• Estratto della pagina
“Manca poco”. È la chiusa della lettera, pur solo interiore, che Anna scrive, a trent’anni di distanza, all’indimenticato amore dei suoi quattordici anni in Degli amanti non degli eroi di Daniele Mencarelli (Mondadori, 2024); una chiusa in un certo senso misteriosa, un salto nel discorso, che costringe a tornare alle pagine precedenti per cercarne le radici e, insieme, è quasi un sussulto improvviso, istintivo, nel quale il gioco amoroso riprende, presente, si offre, e la parola poetica stessa rivela la propria consistenza. Una questione di tempo, certo, ma di un tempo che cerca ancora la propria unità di misura.



“Manca poco”, come a ogni vita manca qualcosa; una questione di natura: la carne che non sa gridare che questo dolore, “questa cosa / incistata dentro i sensi dalla nascita”. E forse questo augurio di un prossimo svelamento è l’ultima cosa che riusciamo a dire a noi stessi. Perché si possa continuare a sperare, aspettare. Perché si possa credere.

• Consegna 1
Traduca in inglese la seguente frase dell'estratto della pagina: «Una questione di tempo, certo, ma di un tempo che cerca ancora la propria unità di misura.»

• Dati riportati

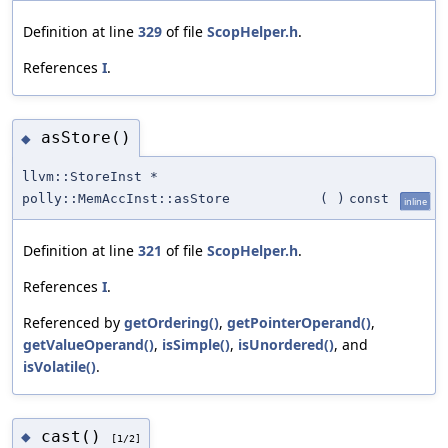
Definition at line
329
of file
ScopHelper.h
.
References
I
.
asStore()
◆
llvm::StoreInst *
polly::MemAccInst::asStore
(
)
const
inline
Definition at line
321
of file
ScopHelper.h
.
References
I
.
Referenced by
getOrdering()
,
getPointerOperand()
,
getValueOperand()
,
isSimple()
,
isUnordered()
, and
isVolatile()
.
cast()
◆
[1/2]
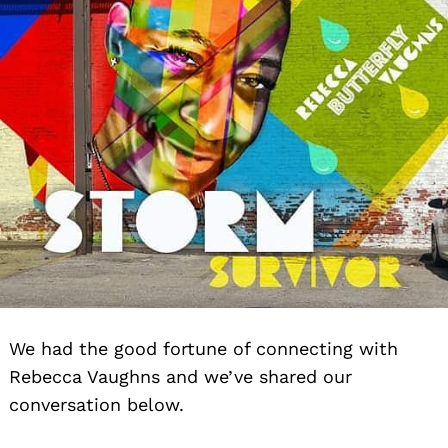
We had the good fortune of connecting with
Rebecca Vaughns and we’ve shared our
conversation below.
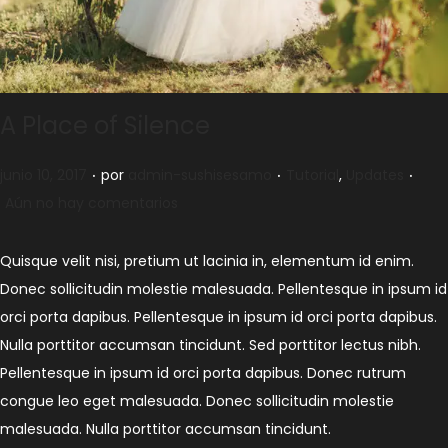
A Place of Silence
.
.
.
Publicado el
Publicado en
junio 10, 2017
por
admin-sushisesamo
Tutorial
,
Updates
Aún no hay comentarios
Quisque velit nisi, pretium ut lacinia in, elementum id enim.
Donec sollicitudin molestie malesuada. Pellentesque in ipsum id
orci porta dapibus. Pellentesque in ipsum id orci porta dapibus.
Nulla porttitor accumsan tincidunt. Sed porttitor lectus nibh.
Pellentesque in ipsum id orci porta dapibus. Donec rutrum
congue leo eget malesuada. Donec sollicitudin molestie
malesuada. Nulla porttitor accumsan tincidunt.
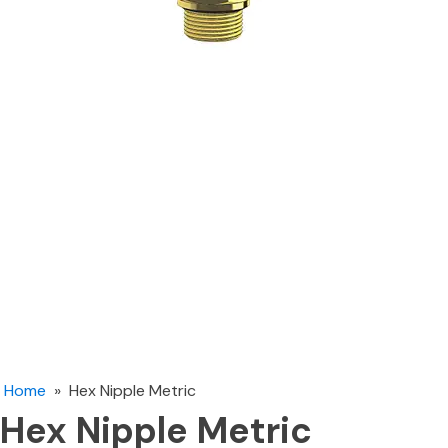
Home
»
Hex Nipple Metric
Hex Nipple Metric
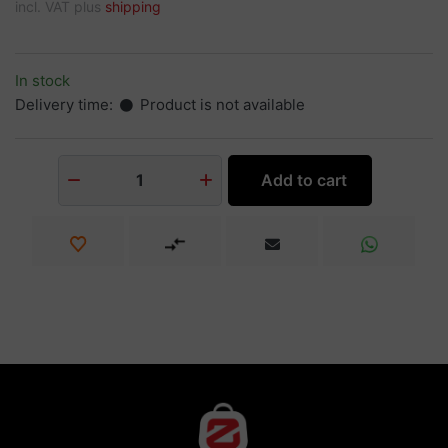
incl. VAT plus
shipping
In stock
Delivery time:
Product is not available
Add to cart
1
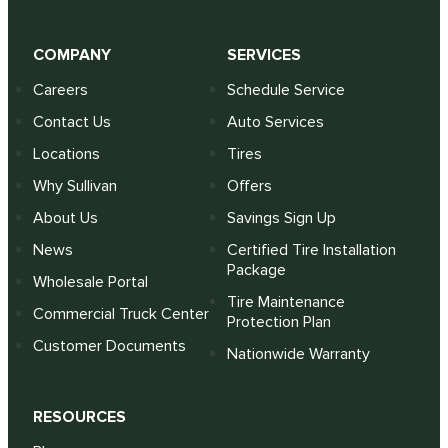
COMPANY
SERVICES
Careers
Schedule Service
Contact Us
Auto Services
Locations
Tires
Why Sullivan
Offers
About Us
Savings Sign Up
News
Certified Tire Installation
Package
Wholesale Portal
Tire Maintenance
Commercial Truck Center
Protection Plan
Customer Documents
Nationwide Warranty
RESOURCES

• Consegna 2
Modifichi le righe dei record, partendo da quella che contiene "incl. VAT plus" e terminando alla fine dei record, sostituendo "Careers" con "Jobs" e lasciando invariato tutto il resto. Riporti soltanto queste righe, omettendo le immagini.

• Soluzione scritta 1
A question of time, certainly, but of a time that is still seeking its own unit of measure.

• Soluzione scritta 2
incl. VAT plus
shipping
In stock
Delivery time:
Product is not available
Add to cart
1
COMPANY
SERVICES
Jobs
Schedule Service
Contact Us
Auto Services
Locations
Tires
Why Sullivan
Offers
About Us
Savings Sign Up
News
Certified Tire Installation
Package
Wholesale Portal
Tire Maintenance
Commercial Truck Center
Protection Plan
Customer Documents
Nationwide Warranty
RESOURCES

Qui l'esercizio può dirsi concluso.